Converging Product
It is well known that if $| x | < 1$ then $$1 + x + x^2 + \dots + x^n =\frac{1 - x^{n+1}}{1 - x}$$ and hence (taking limits) we have the sum of the infinite geometric series $$1 + x + x^2 + \dots + x^n + \dots = \frac{1}{1 - x}$$ We are now going to obtain a similar formula for an infinite product, namely $$(1 + x)(1 + x^2)(1 + x^4)(1 + x^8)\dots(1+x^{2^n})\dots = \frac{1}{1 - x}$$ Evaluate the product $$(1 - x)(1 + x)(1 + x^2)(1 + x^4)(1 + x^8)$$ Show, by induction, that $$(1 + x)(1 + x^2)\dots(1+x^{2^n}) = \frac{1 - x^{2^{n+1}}}{1 - x}$$ and hence (taking limits) the given formula for the infinite product follows.
This is an infinite product which has close similarities to the infinite geometric series.
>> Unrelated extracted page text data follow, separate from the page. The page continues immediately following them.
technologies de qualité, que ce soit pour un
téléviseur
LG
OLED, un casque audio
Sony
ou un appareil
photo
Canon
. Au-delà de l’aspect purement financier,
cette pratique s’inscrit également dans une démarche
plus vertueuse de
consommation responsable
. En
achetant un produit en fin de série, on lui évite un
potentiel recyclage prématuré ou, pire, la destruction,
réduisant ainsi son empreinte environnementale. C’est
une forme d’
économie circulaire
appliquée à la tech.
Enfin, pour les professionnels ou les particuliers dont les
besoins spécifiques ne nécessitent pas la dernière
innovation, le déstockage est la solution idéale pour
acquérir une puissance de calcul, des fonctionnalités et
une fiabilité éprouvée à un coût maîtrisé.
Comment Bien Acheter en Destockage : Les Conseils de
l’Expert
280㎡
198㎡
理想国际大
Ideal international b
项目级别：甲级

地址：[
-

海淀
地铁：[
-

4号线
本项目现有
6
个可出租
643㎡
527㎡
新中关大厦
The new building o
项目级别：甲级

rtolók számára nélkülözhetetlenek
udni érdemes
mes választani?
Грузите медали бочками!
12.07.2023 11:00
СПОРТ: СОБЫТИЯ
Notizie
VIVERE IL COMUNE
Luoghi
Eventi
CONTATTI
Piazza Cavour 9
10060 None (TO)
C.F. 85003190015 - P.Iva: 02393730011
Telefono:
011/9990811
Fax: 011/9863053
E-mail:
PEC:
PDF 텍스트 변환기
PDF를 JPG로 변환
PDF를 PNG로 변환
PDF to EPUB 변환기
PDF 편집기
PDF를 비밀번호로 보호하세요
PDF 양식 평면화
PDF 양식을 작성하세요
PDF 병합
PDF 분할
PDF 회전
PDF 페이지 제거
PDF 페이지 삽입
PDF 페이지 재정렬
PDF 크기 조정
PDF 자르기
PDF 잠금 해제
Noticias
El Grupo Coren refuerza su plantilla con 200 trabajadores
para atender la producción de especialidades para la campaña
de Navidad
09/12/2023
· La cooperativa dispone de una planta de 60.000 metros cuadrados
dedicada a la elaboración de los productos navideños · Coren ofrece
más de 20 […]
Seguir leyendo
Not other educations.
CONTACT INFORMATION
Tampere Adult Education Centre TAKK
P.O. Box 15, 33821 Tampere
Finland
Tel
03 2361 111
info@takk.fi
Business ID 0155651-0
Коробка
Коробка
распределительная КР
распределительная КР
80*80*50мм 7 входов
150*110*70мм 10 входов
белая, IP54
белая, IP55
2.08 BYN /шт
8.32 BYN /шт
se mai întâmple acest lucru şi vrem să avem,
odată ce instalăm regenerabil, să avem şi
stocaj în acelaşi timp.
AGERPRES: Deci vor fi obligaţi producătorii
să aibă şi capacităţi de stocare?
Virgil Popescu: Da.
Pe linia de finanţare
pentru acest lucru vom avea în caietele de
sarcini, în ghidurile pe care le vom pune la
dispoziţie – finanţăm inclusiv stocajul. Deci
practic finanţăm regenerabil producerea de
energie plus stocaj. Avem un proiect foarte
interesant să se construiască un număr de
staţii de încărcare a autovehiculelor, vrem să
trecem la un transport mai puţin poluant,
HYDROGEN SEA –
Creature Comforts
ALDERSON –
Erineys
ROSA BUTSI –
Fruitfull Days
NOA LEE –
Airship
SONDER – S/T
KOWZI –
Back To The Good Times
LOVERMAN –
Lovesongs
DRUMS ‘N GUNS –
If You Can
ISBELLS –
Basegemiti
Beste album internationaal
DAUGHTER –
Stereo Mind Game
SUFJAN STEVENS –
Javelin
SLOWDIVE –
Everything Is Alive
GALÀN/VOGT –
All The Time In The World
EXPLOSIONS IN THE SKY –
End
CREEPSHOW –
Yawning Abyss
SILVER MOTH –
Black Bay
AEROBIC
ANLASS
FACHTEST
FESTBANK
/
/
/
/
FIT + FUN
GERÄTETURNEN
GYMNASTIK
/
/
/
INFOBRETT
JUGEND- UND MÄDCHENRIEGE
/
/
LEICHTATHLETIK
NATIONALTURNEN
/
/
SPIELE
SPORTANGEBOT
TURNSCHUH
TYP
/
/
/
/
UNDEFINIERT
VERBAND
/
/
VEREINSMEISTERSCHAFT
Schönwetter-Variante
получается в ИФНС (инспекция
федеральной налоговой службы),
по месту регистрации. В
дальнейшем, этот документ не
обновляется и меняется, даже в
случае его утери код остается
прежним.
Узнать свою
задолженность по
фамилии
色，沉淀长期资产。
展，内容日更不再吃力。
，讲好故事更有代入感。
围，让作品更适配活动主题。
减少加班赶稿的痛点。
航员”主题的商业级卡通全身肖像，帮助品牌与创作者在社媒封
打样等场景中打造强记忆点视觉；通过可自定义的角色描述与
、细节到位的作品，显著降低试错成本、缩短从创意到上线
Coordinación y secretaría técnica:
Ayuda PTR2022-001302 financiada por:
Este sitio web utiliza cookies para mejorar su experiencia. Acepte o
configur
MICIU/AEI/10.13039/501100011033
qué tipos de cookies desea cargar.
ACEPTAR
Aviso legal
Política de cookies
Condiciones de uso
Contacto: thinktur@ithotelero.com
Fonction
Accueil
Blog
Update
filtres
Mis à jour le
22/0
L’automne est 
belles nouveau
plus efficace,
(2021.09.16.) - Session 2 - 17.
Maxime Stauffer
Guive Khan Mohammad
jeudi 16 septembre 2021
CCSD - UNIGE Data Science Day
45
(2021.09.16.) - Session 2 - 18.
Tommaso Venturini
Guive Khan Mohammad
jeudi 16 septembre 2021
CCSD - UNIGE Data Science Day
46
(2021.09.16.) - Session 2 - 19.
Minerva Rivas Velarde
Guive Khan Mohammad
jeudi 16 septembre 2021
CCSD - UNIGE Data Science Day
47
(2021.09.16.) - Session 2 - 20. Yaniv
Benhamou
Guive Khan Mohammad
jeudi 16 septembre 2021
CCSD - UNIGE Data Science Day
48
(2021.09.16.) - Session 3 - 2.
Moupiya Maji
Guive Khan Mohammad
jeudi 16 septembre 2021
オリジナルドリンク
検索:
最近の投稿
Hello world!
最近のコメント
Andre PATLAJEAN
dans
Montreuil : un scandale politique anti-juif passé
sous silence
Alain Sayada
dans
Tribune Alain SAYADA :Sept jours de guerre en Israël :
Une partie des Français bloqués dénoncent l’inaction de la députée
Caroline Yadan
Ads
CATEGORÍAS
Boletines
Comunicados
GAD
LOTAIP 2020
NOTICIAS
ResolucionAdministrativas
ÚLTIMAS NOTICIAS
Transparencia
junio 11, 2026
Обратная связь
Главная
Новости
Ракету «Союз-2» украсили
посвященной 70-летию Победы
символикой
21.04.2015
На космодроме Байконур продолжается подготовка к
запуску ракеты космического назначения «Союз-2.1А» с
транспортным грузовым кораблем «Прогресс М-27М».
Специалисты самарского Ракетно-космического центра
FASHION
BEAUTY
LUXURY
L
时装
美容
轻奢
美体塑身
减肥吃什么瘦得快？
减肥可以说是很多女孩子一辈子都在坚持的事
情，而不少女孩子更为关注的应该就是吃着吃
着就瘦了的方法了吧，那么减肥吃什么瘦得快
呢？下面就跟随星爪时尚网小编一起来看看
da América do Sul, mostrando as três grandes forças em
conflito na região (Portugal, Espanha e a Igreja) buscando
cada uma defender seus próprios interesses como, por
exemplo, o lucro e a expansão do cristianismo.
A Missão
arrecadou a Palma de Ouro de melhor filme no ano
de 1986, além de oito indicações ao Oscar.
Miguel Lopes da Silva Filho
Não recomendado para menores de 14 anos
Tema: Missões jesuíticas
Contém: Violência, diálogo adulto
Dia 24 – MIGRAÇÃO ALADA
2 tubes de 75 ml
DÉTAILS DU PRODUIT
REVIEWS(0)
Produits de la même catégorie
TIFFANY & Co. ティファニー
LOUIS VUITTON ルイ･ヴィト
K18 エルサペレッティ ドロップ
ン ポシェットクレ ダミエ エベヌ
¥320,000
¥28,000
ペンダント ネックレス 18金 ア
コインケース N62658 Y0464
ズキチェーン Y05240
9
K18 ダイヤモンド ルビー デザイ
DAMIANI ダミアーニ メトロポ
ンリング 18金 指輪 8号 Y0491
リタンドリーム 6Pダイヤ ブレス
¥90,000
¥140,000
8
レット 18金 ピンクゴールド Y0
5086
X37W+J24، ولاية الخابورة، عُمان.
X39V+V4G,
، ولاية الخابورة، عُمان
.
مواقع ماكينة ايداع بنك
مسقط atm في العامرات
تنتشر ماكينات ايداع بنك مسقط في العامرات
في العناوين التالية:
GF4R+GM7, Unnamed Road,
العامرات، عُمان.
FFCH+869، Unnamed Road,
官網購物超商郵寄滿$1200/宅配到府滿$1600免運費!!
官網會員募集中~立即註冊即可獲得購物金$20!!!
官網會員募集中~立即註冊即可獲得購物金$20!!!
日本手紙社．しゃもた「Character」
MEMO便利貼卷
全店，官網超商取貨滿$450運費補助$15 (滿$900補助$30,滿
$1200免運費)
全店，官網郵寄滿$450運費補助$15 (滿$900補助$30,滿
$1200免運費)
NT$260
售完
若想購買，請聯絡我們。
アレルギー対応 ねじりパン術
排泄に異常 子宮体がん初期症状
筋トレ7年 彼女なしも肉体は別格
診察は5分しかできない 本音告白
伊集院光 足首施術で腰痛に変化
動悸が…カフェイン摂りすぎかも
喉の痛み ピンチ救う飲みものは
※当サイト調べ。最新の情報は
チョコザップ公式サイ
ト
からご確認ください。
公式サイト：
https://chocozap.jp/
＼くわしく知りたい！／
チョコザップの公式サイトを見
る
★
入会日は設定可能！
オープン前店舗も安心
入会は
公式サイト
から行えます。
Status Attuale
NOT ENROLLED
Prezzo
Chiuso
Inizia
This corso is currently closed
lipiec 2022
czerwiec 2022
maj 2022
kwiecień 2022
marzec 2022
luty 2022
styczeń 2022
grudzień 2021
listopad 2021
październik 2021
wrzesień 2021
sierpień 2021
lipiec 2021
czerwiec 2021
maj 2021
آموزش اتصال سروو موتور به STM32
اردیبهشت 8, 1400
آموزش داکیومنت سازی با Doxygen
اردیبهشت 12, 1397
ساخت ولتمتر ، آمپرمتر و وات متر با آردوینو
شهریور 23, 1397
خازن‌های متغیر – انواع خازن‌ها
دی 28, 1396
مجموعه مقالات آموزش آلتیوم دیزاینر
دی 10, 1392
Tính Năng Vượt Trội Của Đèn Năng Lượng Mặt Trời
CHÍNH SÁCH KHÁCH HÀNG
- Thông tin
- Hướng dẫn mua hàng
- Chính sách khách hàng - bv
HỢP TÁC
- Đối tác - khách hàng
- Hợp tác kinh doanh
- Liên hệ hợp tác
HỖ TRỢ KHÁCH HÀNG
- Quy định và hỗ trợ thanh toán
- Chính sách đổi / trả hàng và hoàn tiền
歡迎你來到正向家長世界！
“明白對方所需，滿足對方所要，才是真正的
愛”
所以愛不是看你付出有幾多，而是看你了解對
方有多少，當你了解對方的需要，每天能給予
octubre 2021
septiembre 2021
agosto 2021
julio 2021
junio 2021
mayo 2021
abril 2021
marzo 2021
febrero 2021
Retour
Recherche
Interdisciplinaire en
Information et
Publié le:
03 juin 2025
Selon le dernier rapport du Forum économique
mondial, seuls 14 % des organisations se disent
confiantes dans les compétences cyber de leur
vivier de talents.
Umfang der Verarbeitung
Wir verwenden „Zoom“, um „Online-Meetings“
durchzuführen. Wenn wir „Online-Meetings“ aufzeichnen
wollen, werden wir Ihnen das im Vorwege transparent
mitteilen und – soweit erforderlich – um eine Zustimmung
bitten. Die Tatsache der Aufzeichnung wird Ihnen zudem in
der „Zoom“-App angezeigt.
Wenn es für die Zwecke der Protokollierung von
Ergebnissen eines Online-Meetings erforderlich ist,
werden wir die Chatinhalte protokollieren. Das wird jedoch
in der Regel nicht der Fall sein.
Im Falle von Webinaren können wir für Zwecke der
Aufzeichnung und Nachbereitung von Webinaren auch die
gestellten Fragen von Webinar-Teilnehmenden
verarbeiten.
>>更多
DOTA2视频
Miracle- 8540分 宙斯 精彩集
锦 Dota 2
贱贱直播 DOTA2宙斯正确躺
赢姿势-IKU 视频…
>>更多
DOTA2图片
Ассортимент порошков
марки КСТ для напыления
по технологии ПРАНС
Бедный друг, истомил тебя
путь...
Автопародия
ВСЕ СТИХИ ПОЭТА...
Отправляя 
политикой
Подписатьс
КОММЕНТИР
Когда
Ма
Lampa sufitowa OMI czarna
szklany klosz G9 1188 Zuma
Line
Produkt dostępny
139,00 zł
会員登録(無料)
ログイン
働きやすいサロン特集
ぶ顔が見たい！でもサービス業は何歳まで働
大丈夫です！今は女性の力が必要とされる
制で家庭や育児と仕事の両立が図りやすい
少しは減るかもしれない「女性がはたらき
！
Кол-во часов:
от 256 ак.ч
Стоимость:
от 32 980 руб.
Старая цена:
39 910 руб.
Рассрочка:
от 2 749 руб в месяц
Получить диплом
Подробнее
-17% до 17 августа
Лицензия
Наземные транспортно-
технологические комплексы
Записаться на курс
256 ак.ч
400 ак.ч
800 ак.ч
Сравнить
It is well known that if $| x |< 1$ then $$1 + x + x^2 + \dots + x^{n} = \frac{1 - x^{n+1}}{1 - x}$$ and hence (taking limits) we have the sum of the infinite geometric series $$1 + x + x^2 + \dots + x^n + \dots = \frac{1}{1 - x}$$
Graeme from Madras College obtained a similar formula for an infinite product.
$$(1 + x)(1 + x^2)(1 + x^4)(1 + x^8)\dots(1 + x^{2^n})\dots = \frac{1}{1 - x}$$ The first step is to evaluate the product of a few terms and then to prove a general result. $$\eqalign{ (1 - x)(1 + x)(1 + x^2)(1 + x^4)(1 + x^8) &=& (1 - x^2)(1 + x^2)(1 + x^4)(1 + x^8) \\ \; &=& (1 - x^4)(1 + x^4)(1 + x^8) \\ \; &=& (1 - x^8)(1 + x^8) \\ \; &=& (1 - x^{16})}$$ The
next step is to use the axiom of mathematical induction to prove the following result: $$(1 + x)(1 + x^2)\dots(1 + x^{2^n}) = \frac{1 - x^{2^{n+1}}}{1 - x}$$ For $n = 1$, $$\eqalign{ \mbox{LHS} &=& (1 + x)(1 + x^2) \\ \; &=& 1 + x + x^2 + x^3 \\ \mbox{RHS} &=& \frac{1 - x^{2^{1+1}}}{1-x} \\ \; &=& \frac{1 - x^4}{1 - x} \\ \; &=& \frac{(1 - x)(1 + x + x^2 +
x^3)}{1 - x} \\ \; &=& 1 + x + x^2 + x^3}$$ So the statement is true for $n = 1$.
Now assume it is true for $n = k$ where $k$ is an integer. $$(1 + x)(1 + x^2)\dots(1 + x^{2^k}) = \frac{1 - x^{2^{k+1}}}{1 - x}$$ It follows that $$\eqalign{ (1 + x)(1 + x^2)\dots(1 + x^{2^{k+1}}) &=& \frac{1 - x^{2^{k+1}}}{1 - x}(1 + x^{2^{k+1}}) \\ \; &=& \frac{1 - x^{2\times 2^{k+1}}}{1 - x} \\ \; &=& \frac{1 - x^{2^{k+1+1}}}{1 - x}}$$ Hence, by mathematical induction
the statement holds for any positive integer value of $n$. Taking limits, where $| x | < 1$ $$\lim_{n\rightarrow\infty}x^{2^n}=0$$ so the formula for the infinite product follows, namely: $$(1 + x)(1 + x^2)(1 + x^4)(1 + x^8)\dots(1 + x^{2^n})\dots = \frac{1}{1 - x}$$